Skóra boleśnie paliła, a dolna warga trzęsła się, jakbym za moment miała się
rozpłakać. Nie należałam do osób bardzo asertywnych. Owszem, potrafiłam
postawić na swoim, aczkolwiek po dłuższych namowach ulegałam. Tak zapewne
byłoby w przypadku, gdyby Meyer zaczęła zasypywać mnie gradem pytań. Doskonale
wiedziałam, iż na opowiedzeniu o spotkaniu w kawiarni by się nie zakończyło.
Nastolatka z uporem maniaka ciągnęłaby za mój język, aż w ostateczności
opowiedziałabym o wszystkim, nie pomijając nawet najbardziej pikantnych
szczegółów. Ba, o nich mówiłabym najwięcej! Nie mogłam na to pozwolić.
Nietuzinkowy związek z Duncanem nie uplasował się na liście tematów, z których
byłam gotowa się zwierzać na każdym kroku. Nasza relacja nie należała do tych
łatwych oraz klarownych. Z jakiejkolwiek strony na to wszystko nie spojrzeć,
nie stanowiliśmy kanonowej pary, jakich pełno stąpało po ziemi. Wręcz
przeciwnie – dumnie zajmowaliśmy szeregi tej popieprzonej mniejszości,
posiadającej własne fanaberie, nie zawsze jasne dla reszty społeczeństwa.
- Ej no,
czekaj! – Usłyszałam nawoływania Raven. Jej ciężkie kroki oraz postukiwania
obcasów Rosaline roznosiły się po pustym korytarzu wraz z echem.
- Ruszcie
się! Jeszcze dzisiaj chcę dojść na ten mecz! – krzyknęłam, po czym kichnęłam
głośno. Dopóki nie przeprowadziłam się do Crystal Hills, za swój pechowy dzień
uważałam poniedziałek czternastego. Teraz miałam dziwne przeczucie, że
nieszczęście spotykało mnie na każdym kroku i bez względu da datę.
Nie
przerywając szybkiego marszu, wyjęłam z torebki już ostatnie opakowanie
chusteczek. Skrzywiłam się, gdy dotknęłam zaczerwienionego nosa, z którego
powoli zaczęła schodzić skóra. Czułam, że cały weekend spędzę po uszy przykryta
grubą kołdrą i jedynie kataklizm mógł zmienić moje plany.
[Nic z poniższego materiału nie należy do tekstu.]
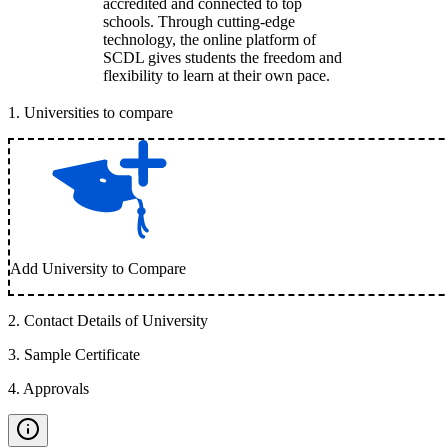
accredited and connected to top
schools. Through cutting-edge
technology, the online platform of
SCDL gives students the freedom and
flexibility to learn at their own pace.
1
.
Universities to compare
Add University to Compare
2
.
Contact Details of University
3
.
Sample Certificate
4
.
Approvals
Wyrzuciłam zasmarkany śmieć do kosza, stojącego na rogu, tuż przy
drzwiach od gabinetu dyrektorki. Następne przejście prowadziło do pokoju
przewodniczących. Rosaline wybrała chyba najmniej odpowiedni moment na
załatwianie formalności. Wszyscy zebrali się na hali sportowej i naprawdę
bardzo się zdziwię, jeżeli kogokolwiek zastaniemy w pomieszczeniu.
Zapukałam
w drewniane skrzydło i chwyciłam za okrągłą pozłacaną klamkę. Ku mojemu
ogromnemu zaskoczeniu, ze środka dobiegło przytłumione proszę, a drzwi uchyliły się pod naporem. Wnętrze było sterylnie
czyste. Na białych ścianach nie widniała nawet jedna mała plamka, a ciemna
podłoga wręcz lśniła. Nawet na stolikach ustawionych w kształcie litery U nie
leżała chociażby pojedyncza kartka. O tkwiący w kącie wysoki regał na
segregatory opierał się Nathaniel. Wertował dokumenty z wymalowanym na twarzy skupieniem.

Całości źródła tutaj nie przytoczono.